Sur la demande en paiement de la société Clémenceau 23
14- Le montant dû de 41 495 euros n'est pas davantage contesté par la société Anaïs, de sorte que le jugement la condamnant à payer cette somme à la bailleresse, avec les intérêts afférents, doit être confirmé.
Sur les autres demandes
15- La société Anaïs ne renouvelle pas devant la cour d'appel la demande de délai qu'elle présentait en première instance et qui a été rejetée.
16- La société Clémenceau 23 demande sa condamnation à lui payer 3 000 euros de dommages-intérêts pour demandes abusives, considérant que la Cour de cassation avait le 30 juin 2022 clairement mis un terme à l'argumentation soutenue par la société Anaïs, qui n'aurait alors pas dû poursuivre dans cette voie.
17- Toutefois, il n'est pas démontré que la société Clémenceau 23 aurait de ce fait subi un préjudice qui ne serait pas déjà réparé par les intérêts moratoires et par les indemnités pour frais irrépétibles, et sa demande sera rejetée.

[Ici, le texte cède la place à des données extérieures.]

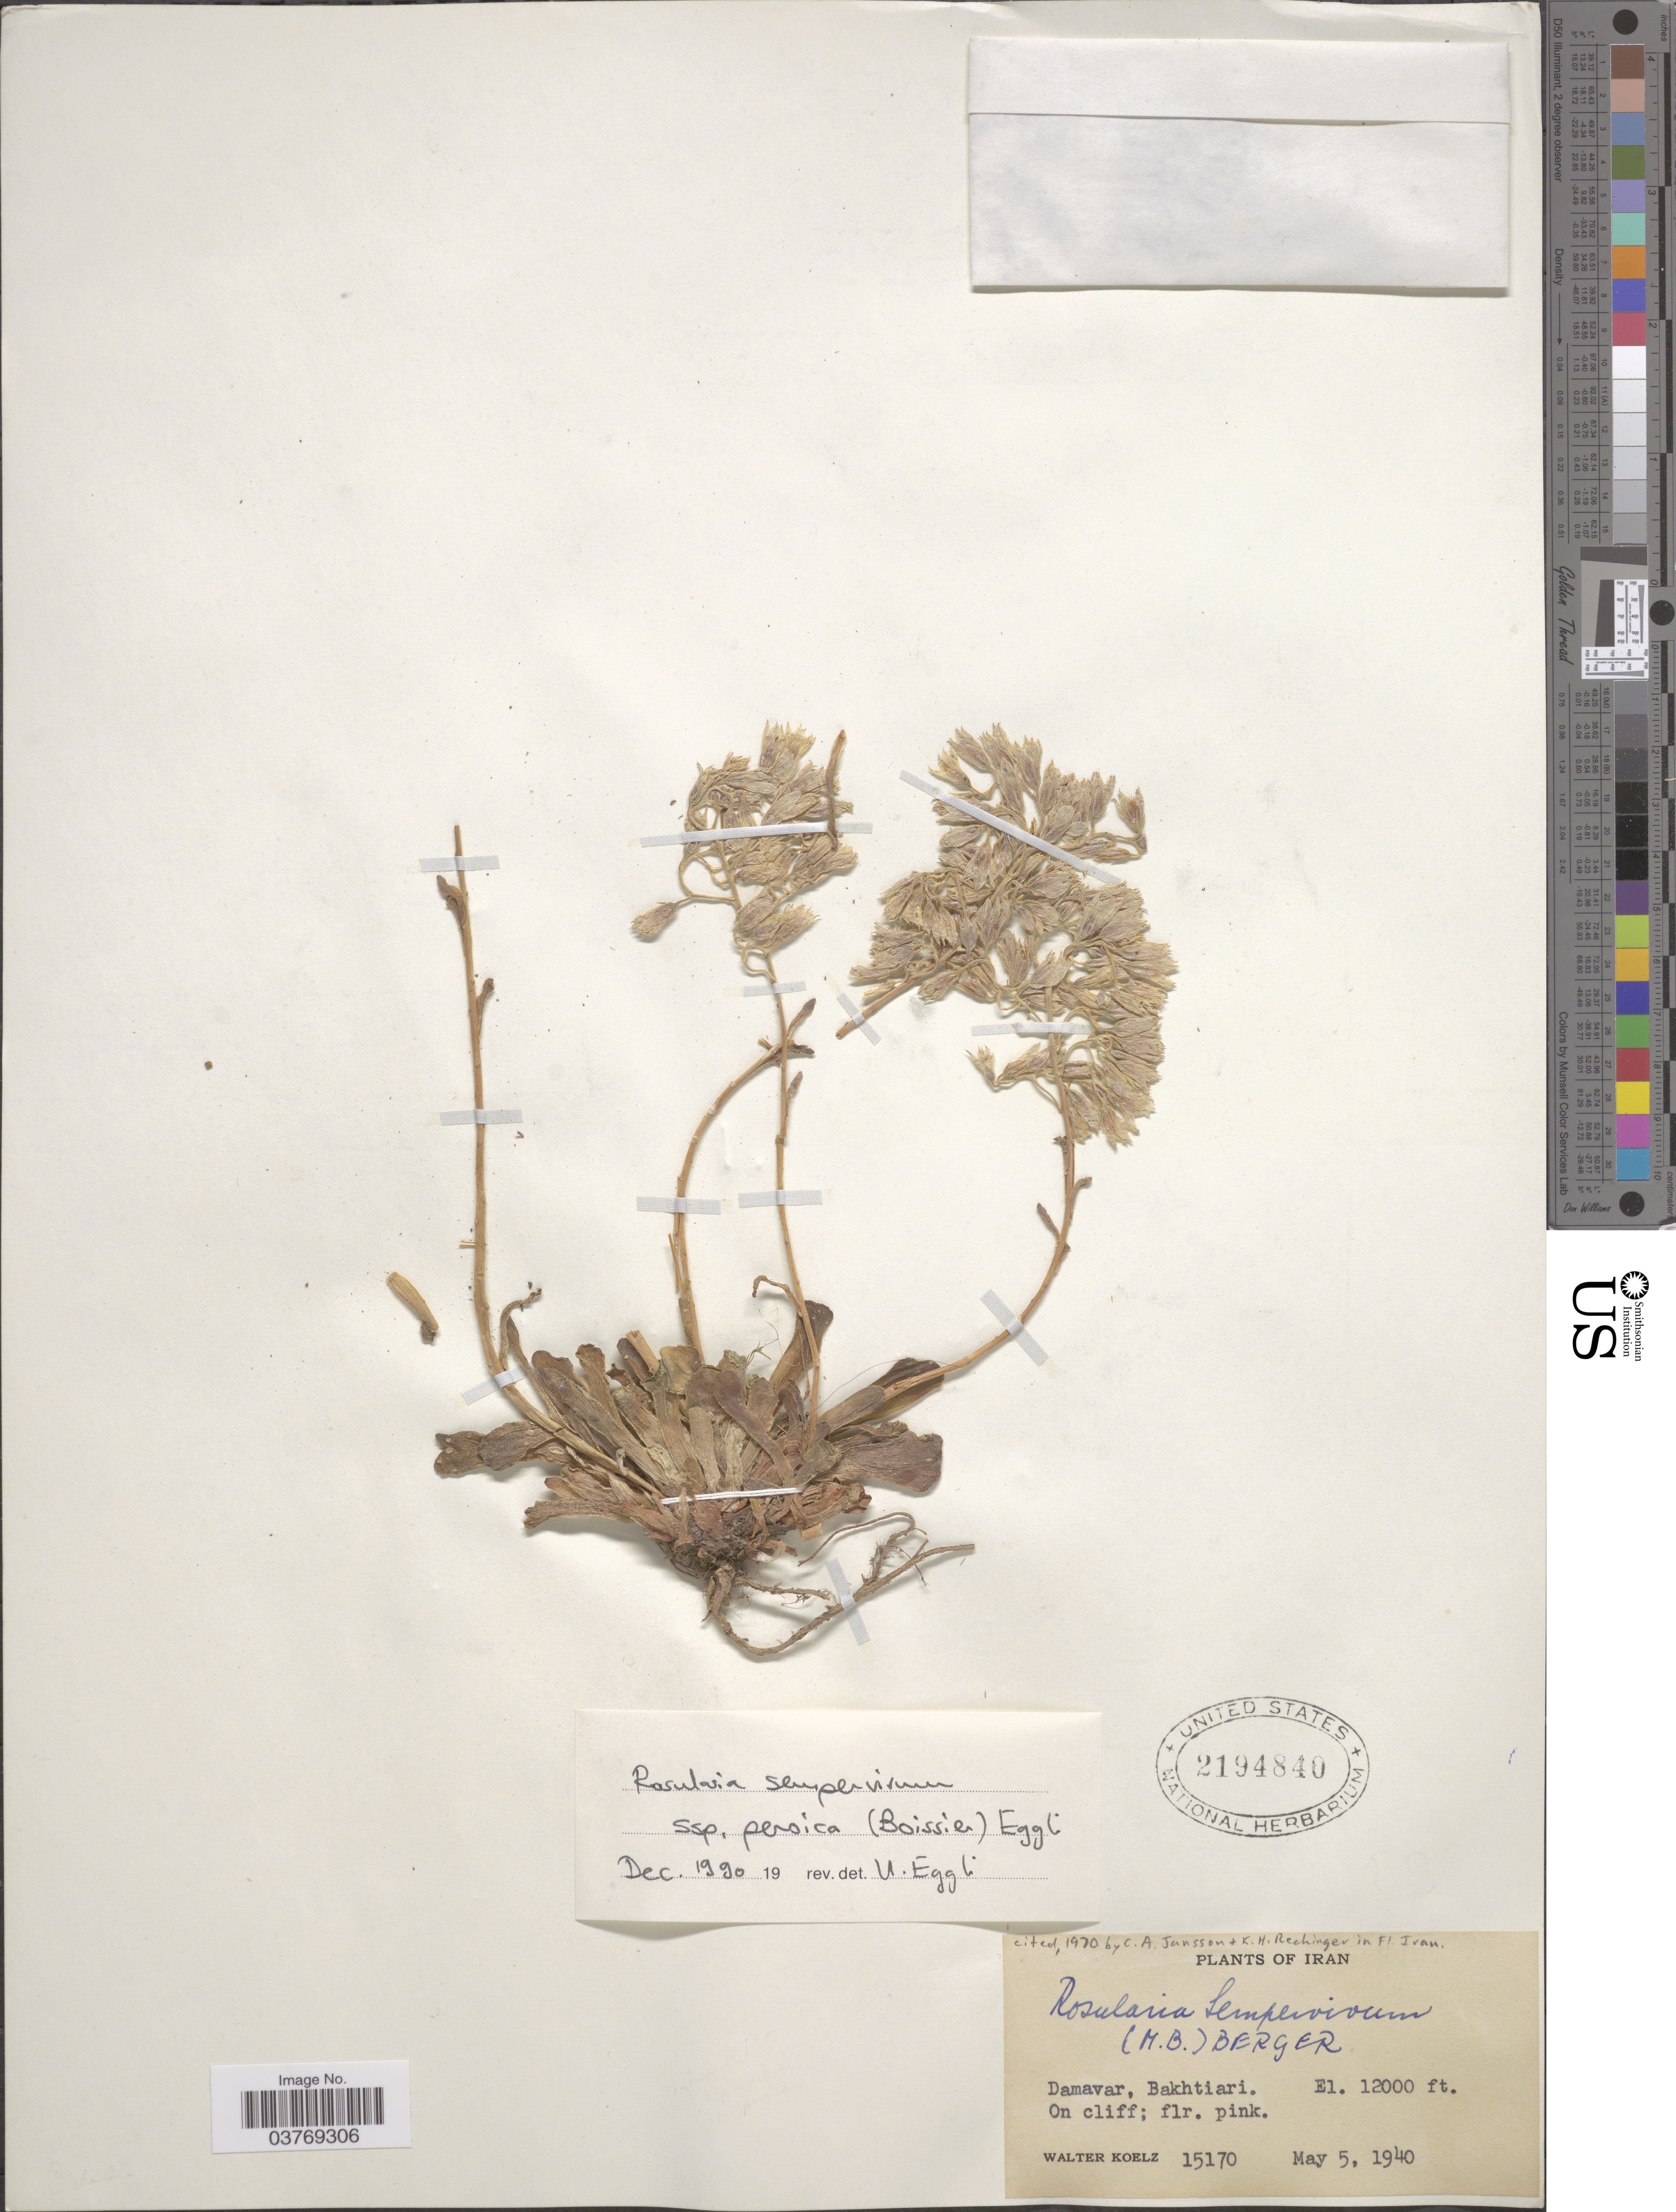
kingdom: Plantae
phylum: Tracheophyta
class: Magnoliopsida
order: Saxifragales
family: Crassulaceae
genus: Rosularia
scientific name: Rosularia sempervivum subsp. persica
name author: (Boiss.) Eggli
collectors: W. N. Koelz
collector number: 15170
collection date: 1940-05-05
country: Iran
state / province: Chahar Mahaal and Bakhtiari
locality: Damavar, Bakhtiari. On cliff.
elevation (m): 3658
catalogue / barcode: US 2194840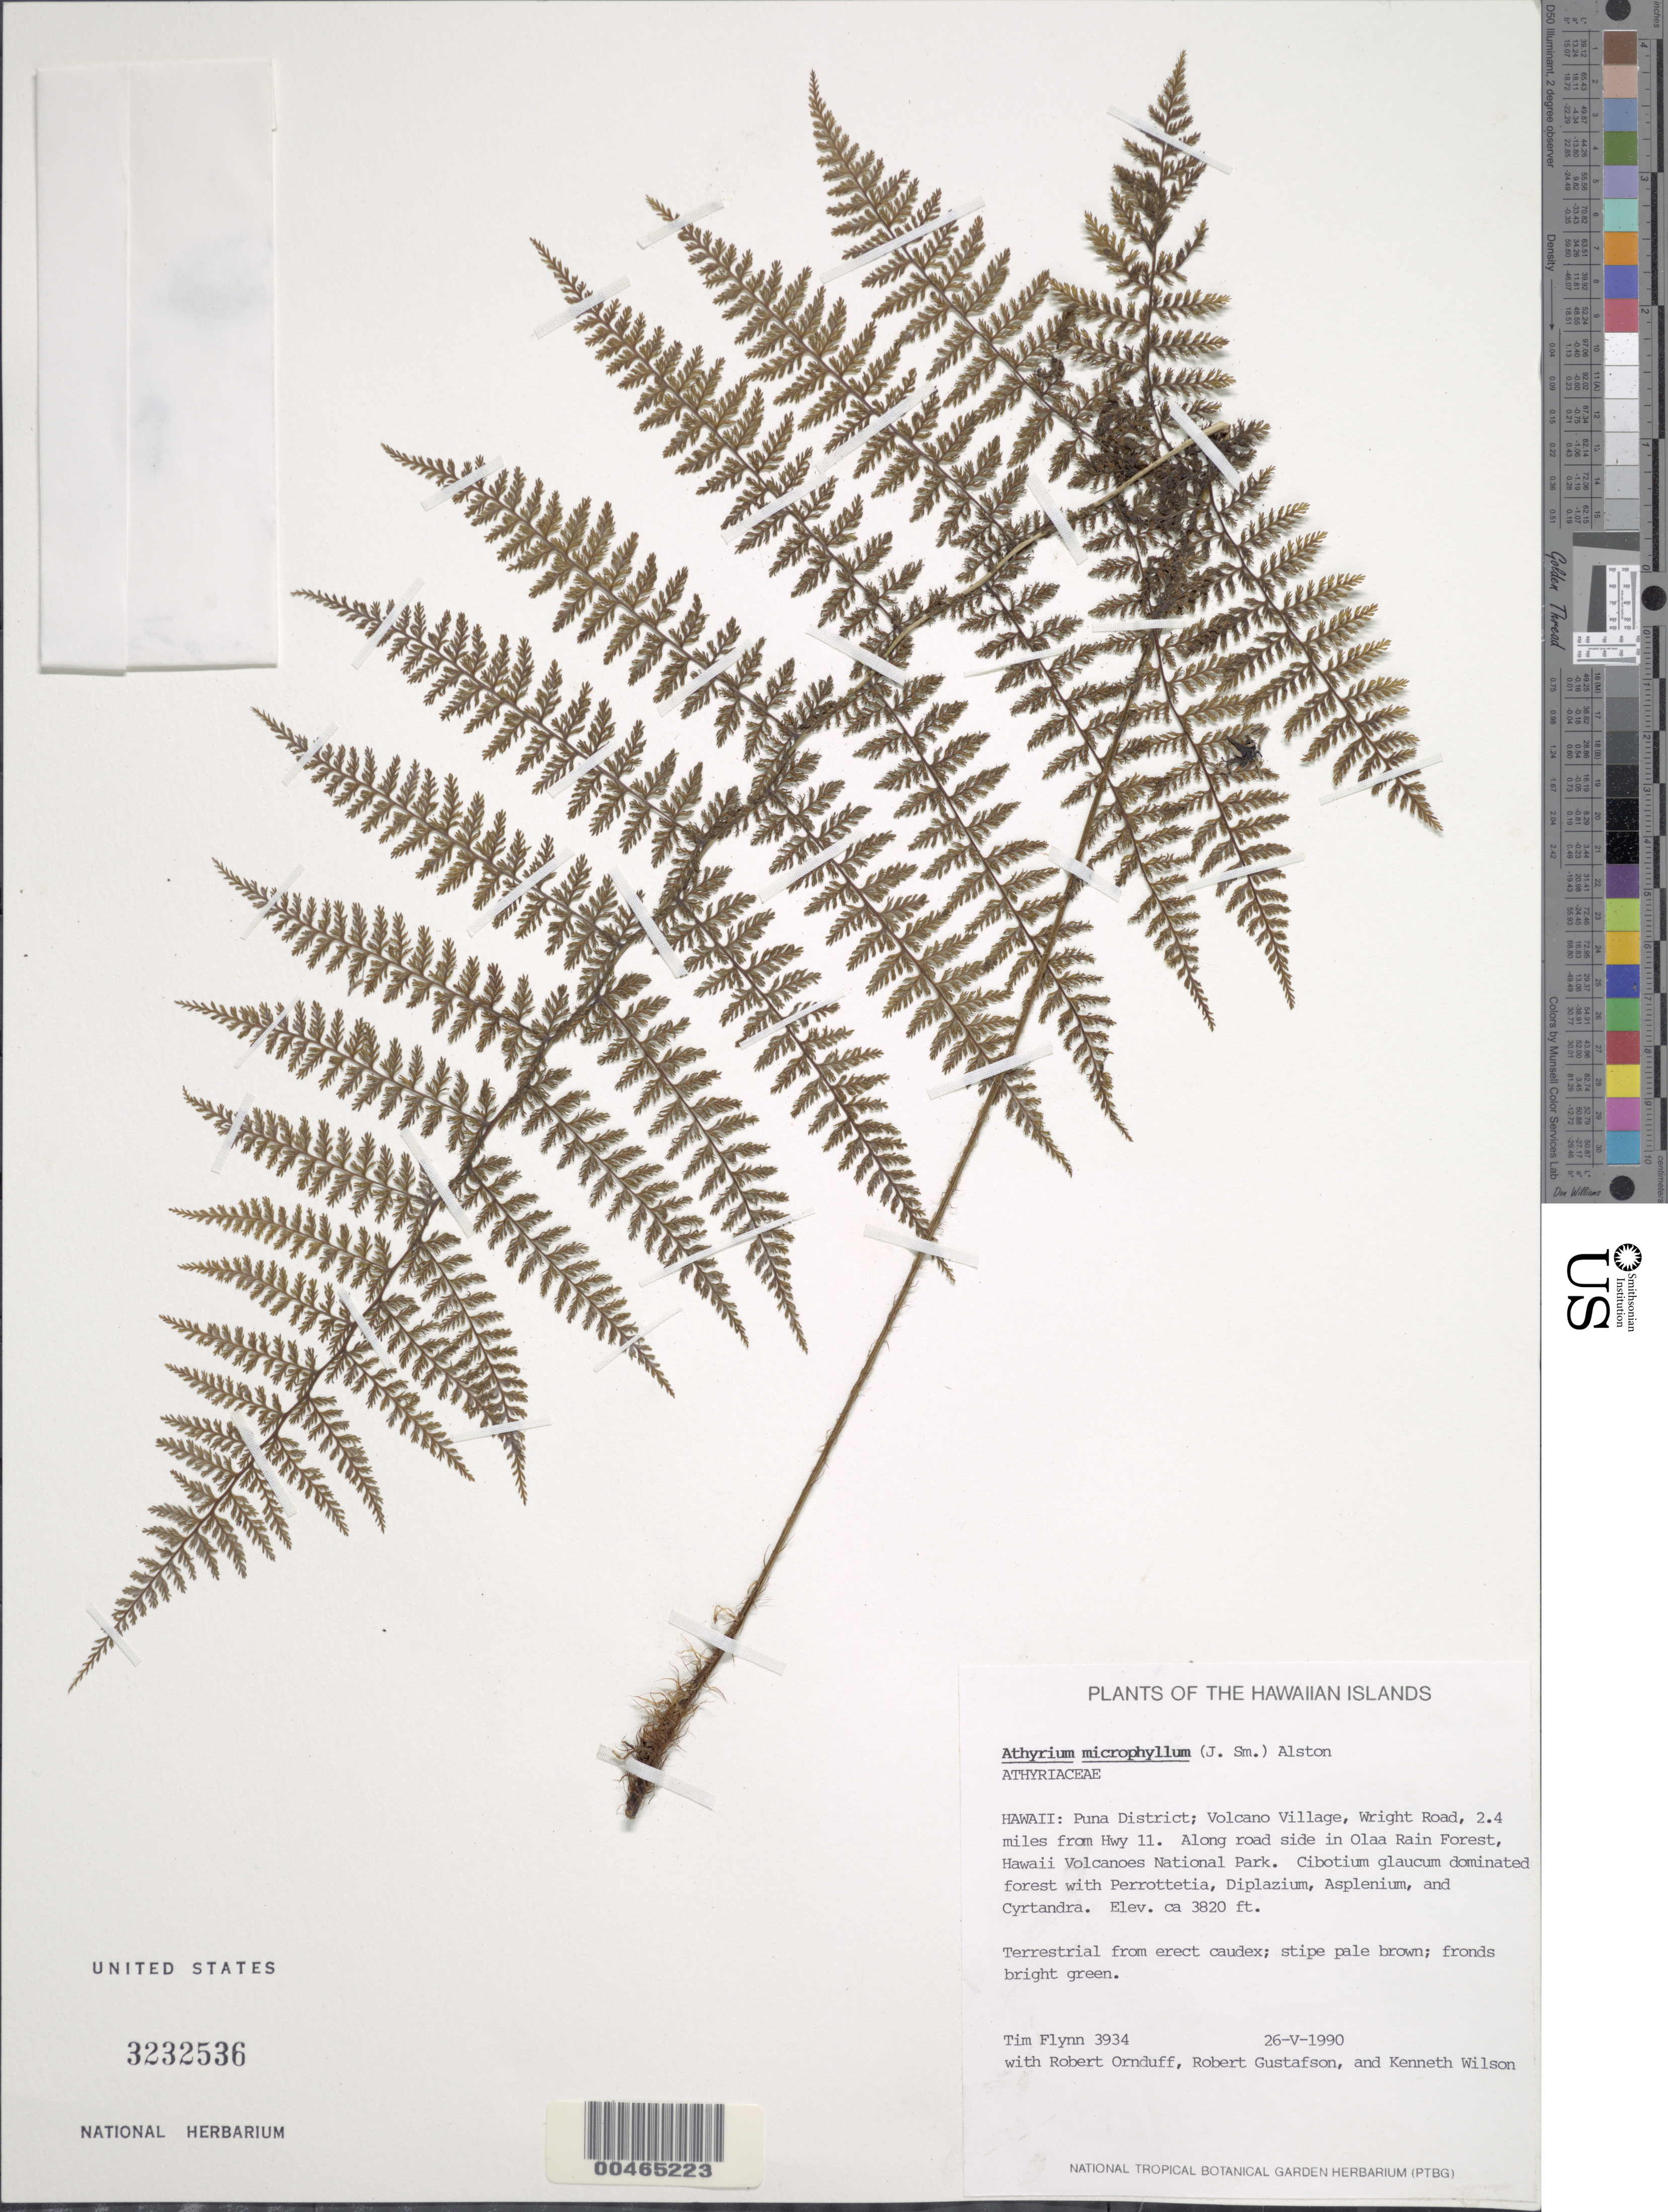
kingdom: Plantae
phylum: Tracheophyta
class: Polypodiopsida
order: Polypodiales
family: Athyriaceae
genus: Athyrium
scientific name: Athyrium microphyllum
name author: (Sm.) Alston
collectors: T. W. Flynn, R. Ornduff, R. Gustafson & K. Wilson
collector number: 3934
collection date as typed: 26 May 1990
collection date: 1990-05-26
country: United States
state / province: Hawaii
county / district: Hawaii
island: Hawaii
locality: Puna Dist., Volcano Village, Wright Rd., 2.4 mi from Hwy 11, along road side in Olaa Rain Forest, Hawaii Volcanoes National Park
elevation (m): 1164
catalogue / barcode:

18- Partie tenue aux dépens d'appel, la société Anaïs paiera à la société Clémenceau 23 la somme de 3 000 euros sur le fondement de l'article 700 du code de procédure civile en cause d'appel.
PAR CES MOTIFS
La cour, statuant publiquement, contradictoirement et en dernier ressort,
Confirme le jugement rendu entre les parties le 17 mars 2022 par le tribunal judiciaire de Bordeaux,
Déboute la société Clémenceau 23 de sa demande de dommages-intérêts pour procédure abusive,
Condamne la Sarl Anaïs à payer à la SCI Clémenceau 23 la somme de 3 000 euros sur le fondement de l'article 700 du code de procédure civile en cause d'appel,
Condamne la Sarl Anaïs aux dépens d'appel.
Le présent arrêt a été signé par Monsieur Jean-Pierre FRANCO, président, et par Monsieur Hervé GOUDOT, greffier, auquel la minute de la décision a été remise par le magistrat signataire.